FrankincenseArabic: Luban;
Other English: Olibanum, Oil of Lebanon Boswellia sacra or B. carteri or B. thurifera; Burseraceae (Frankincense and Myrrh Family)

Frankincense is crystallized tree sap—a hardened gum or resin exuded by a small tree that grows in the coastal regions of the southern Arabian Peninsula and nearby coastal East Africa. In ancient times, frankincense was a precious commodity, sometimes more valuable than gold. Merchants brought this treasure to the great civilization centers of Europe and Western Asia by sea and by a land trail through Yemen and up the Arabian Red Sea coast to the Levant. In Saudi Arabia and other Gulf countries, frankincense is used as incense today, though not in religious ceremonies.
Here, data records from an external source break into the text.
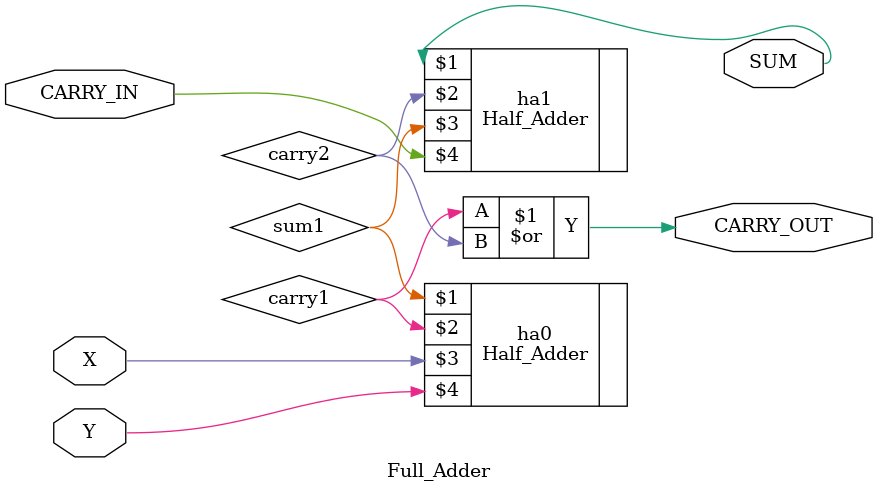
<source format=v>
module Full_Adder (
	output wire SUM, CARRY_OUT,
	input wire X,Y,CARRY_IN
);

wire sum1;
wire carry1, carry2;

// HA (SUM, CARRY, X, Y) ???
Half_Adder ha0 (sum1, carry1, X, Y);
Half_Adder ha1 (SUM, carry2, sum1, CARRY_IN);
or (CARRY_OUT, carry1, carry2);

endmodule

</source>
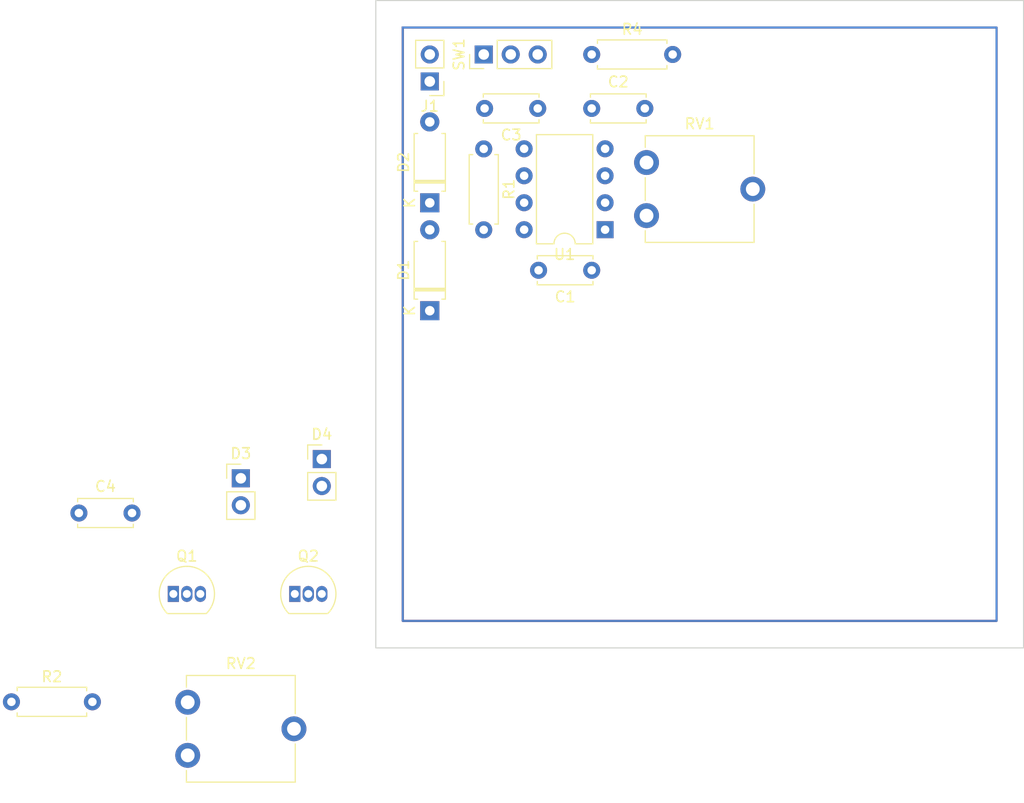
<source format=kicad_pcb>
(kicad_pcb (version 20211014) (generator pcbnew)

  (general
    (thickness 1.6)
  )

  (paper "A4")
  (layers
    (0 "F.Cu" signal)
    (31 "B.Cu" signal)
    (32 "B.Adhes" user "B.Adhesive")
    (33 "F.Adhes" user "F.Adhesive")
    (34 "B.Paste" user)
    (35 "F.Paste" user)
    (36 "B.SilkS" user "B.Silkscreen")
    (37 "F.SilkS" user "F.Silkscreen")
    (38 "B.Mask" user)
    (39 "F.Mask" user)
    (40 "Dwgs.User" user "User.Drawings")
    (41 "Cmts.User" user "User.Comments")
    (42 "Eco1.User" user "User.Eco1")
    (43 "Eco2.User" user "User.Eco2")
    (44 "Edge.Cuts" user)
    (45 "Margin" user)
    (46 "B.CrtYd" user "B.Courtyard")
    (47 "F.CrtYd" user "F.Courtyard")
    (48 "B.Fab" user)
    (49 "F.Fab" user)
    (50 "User.1" user)
    (51 "User.2" user)
    (52 "User.3" user)
    (53 "User.4" user)
    (54 "User.5" user)
    (55 "User.6" user)
    (56 "User.7" user)
    (57 "User.8" user)
    (58 "User.9" user)
  )

  (setup
    (stackup
      (layer "F.SilkS" (type "Top Silk Screen"))
      (layer "F.Paste" (type "Top Solder Paste"))
      (layer "F.Mask" (type "Top Solder Mask") (thickness 0.01))
      (layer "F.Cu" (type "copper") (thickness 0.035))
      (layer "dielectric 1" (type "core") (thickness 1.51) (material "FR4") (epsilon_r 4.5) (loss_tangent 0.02))
      (layer "B.Cu" (type "copper") (thickness 0.035))
      (layer "B.Mask" (type "Bottom Solder Mask") (thickness 0.01))
      (layer "B.Paste" (type "Bottom Solder Paste"))
      (layer "B.SilkS" (type "Bottom Silk Screen"))
      (copper_finish "None")
      (dielectric_constraints no)
    )
    (pad_to_mask_clearance 0)
    (pcbplotparams
      (layerselection 0x00010fc_ffffffff)
      (disableapertmacros false)
      (usegerberextensions false)
      (usegerberattributes true)
      (usegerberadvancedattributes true)
      (creategerberjobfile true)
      (svguseinch false)
      (svgprecision 6)
      (excludeedgelayer true)
      (plotframeref false)
      (viasonmask false)
      (mode 1)
      (useauxorigin false)
      (hpglpennumber 1)
      (hpglpenspeed 20)
      (hpglpendiameter 15.000000)
      (dxfpolygonmode true)
      (dxfimperialunits true)
      (dxfusepcbnewfont true)
      (psnegative false)
      (psa4output false)
      (plotreference true)
      (plotvalue true)
      (plotinvisibletext false)
      (sketchpadsonfab false)
      (subtractmaskfromsilk false)
      (outputformat 1)
      (mirror false)
      (drillshape 1)
      (scaleselection 1)
      (outputdirectory "")
    )
  )

  (net 0 "")
  (net 1 "Net-(C1-Pad1)")
  (net 2 "GND")
  (net 3 "Net-(C2-Pad1)")
  (net 4 "+12V")
  (net 5 "Net-(D1-Pad1)")
  (net 6 "Net-(D1-Pad2)")
  (net 7 "Net-(D2-Pad2)")
  (net 8 "Net-(D3-Pad2)")
  (net 9 "Net-(D4-Pad2)")
  (net 10 "Net-(J1-Pad2)")
  (net 11 "Net-(Q2-Pad2)")
  (net 12 "/pwm")
  (net 13 "Net-(R2-Pad2)")
  (net 14 "unconnected-(U1-Pad5)")

  (footprint "Resistor_THT:R_Axial_DIN0207_L6.3mm_D2.5mm_P7.62mm_Horizontal" (layer "F.Cu") (at 147.32 55.88))

  (footprint "Resistor_THT:R_Axial_DIN0207_L6.3mm_D2.5mm_P7.62mm_Horizontal" (layer "F.Cu") (at 92.71 116.84))

  (footprint "Package_DIP:DIP-8_W7.62mm" (layer "F.Cu") (at 148.58 72.38 180))

  (footprint "Package_TO_SOT_THT:TO-92_Inline" (layer "F.Cu") (at 107.95 106.68))

  (footprint "Diode_THT:D_A-405_P7.62mm_Horizontal" (layer "F.Cu") (at 132.08 80.01 90))

  (footprint "Capacitor_THT:C_Disc_D5.0mm_W2.5mm_P5.00mm" (layer "F.Cu") (at 99.06 99.06))

  (footprint "Potentiometer_THT:Potentiometer_ACP_CA9-V10_Vertical_Hole" (layer "F.Cu") (at 109.3 121.88))

  (footprint "Package_TO_SOT_THT:TO-92_Inline" (layer "F.Cu") (at 119.38 106.68))

  (footprint "Capacitor_THT:C_Disc_D5.0mm_W2.5mm_P5.00mm" (layer "F.Cu") (at 142.24 60.96 180))

  (footprint "Connector_PinHeader_2.54mm:PinHeader_1x02_P2.54mm_Vertical" (layer "F.Cu") (at 132.08 58.42 180))

  (footprint "Connector_PinHeader_2.54mm:PinHeader_1x02_P2.54mm_Vertical" (layer "F.Cu") (at 121.92 93.98))

  (footprint "Resistor_THT:R_Axial_DIN0207_L6.3mm_D2.5mm_P7.62mm_Horizontal" (layer "F.Cu") (at 137.16 64.77 -90))

  (footprint "Connector_PinHeader_2.54mm:PinHeader_1x02_P2.54mm_Vertical" (layer "F.Cu") (at 114.3 95.79))

  (footprint "Capacitor_THT:C_Disc_D5.0mm_W2.5mm_P5.00mm" (layer "F.Cu") (at 147.32 60.96))

  (footprint "Diode_THT:D_A-405_P7.62mm_Horizontal" (layer "F.Cu") (at 132.08 69.85 90))

  (footprint "Capacitor_THT:C_Disc_D5.0mm_W2.5mm_P5.00mm" (layer "F.Cu") (at 147.32 76.2 180))

  (footprint "Potentiometer_THT:Potentiometer_ACP_CA9-V10_Vertical_Hole" (layer "F.Cu") (at 152.48 71.055))

  (footprint "Connector_PinHeader_2.54mm:PinHeader_1x03_P2.54mm_Vertical" (layer "F.Cu") (at 137.16 55.88 90))

  (gr_rect (start 129.54 53.34) (end 185.42 109.22) (layer "F.Cu") (width 0.2) (fill none) (tstamp 57804c07-cee5-45a2-a60f-c8abf6fd472a))
  (gr_rect (start 129.54 53.34) (end 185.42 109.22) (layer "B.Cu") (width 0.2) (fill none) (tstamp d3f87d14-25a9-4b77-b1c5-deb6d60633d3))
  (gr_rect (start 127 50.8) (end 187.96 111.76) (layer "Edge.Cuts") (width 0.1) (fill none) (tstamp cdb3b634-5c5e-41f7-b278-ca195ae71094))

)

</source>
How to use: 1) Chew as a gum. This is a popular use as frankincense has a mild, pleasant taste and helps to eliminate bad breath. 2) Suck on a granule to relieve nausea; 3) Soak frankincense granules in water and drink the strained liquid; 4) Burn as incense for a pleasant scent or waft on clothing.
Did you know?
  • Frankincense comes in five main colors: white, pale lemon, pale amber, pale green and dark amber. The color of the gum resin is influenced by its harvest time. A whiter gum is collected closer to autumn, whereas a darker color is harvested closer to spring.
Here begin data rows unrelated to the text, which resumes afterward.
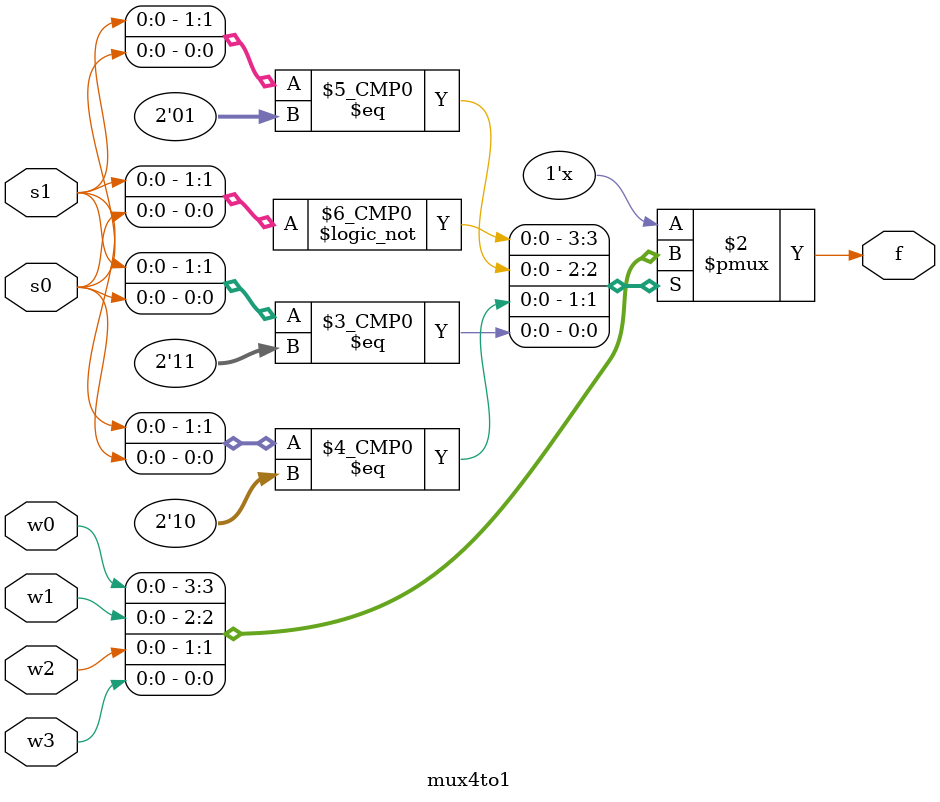
<source format=v>
module mux4to1(input w3, input w2, input w1, input w0, input s1, input s0, output reg f);
always @ (w0 | w1 | w2 | w3 | s1 | s0)
begin
case({s1, s0})
2'b00:
	f = w0;
2'b01:
	f = w1;
2'b10: 
	f = w2;
2'b11:
	f = w3;
endcase
end
endmodule
</source>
  • Although the frankincense gathering season lasts from May through mid-September, the product is available year-round in traditional local markets of the Middle East.
  • Due to unique climatic conditions, the best frankincense is produced by trees growing in the mountainous Dhofar region of Oman. In addition to Oman, frankincense today is grown in Yemen, Ethiopia, Somalia and India.
  • In the days of the pharaohs, frankincense trees were imported into Egypt, where they were grown for the gum, which was burned in religious rituals.
  • Tenth-century Persian physician Ibn Sina (known to the West as Avicenna) recommended using frankincense in treatments for tumors, ulcers, vomiting, dysentery and fever.
  • Frankincense today remains an ingredient in various incense mixtures burned in rituals of the Roman Catholic and Orthodox churches.
  • Western herbalists regard frankincense essential oil as an anti-inflammatory, antiseptic and astringent, and say it is useful as a uterine tonic during pregnancy and labor.
  • Charred frankincense has been used to make kohl, the black powder traditionally used by women in the Middle East to paint their eyelids.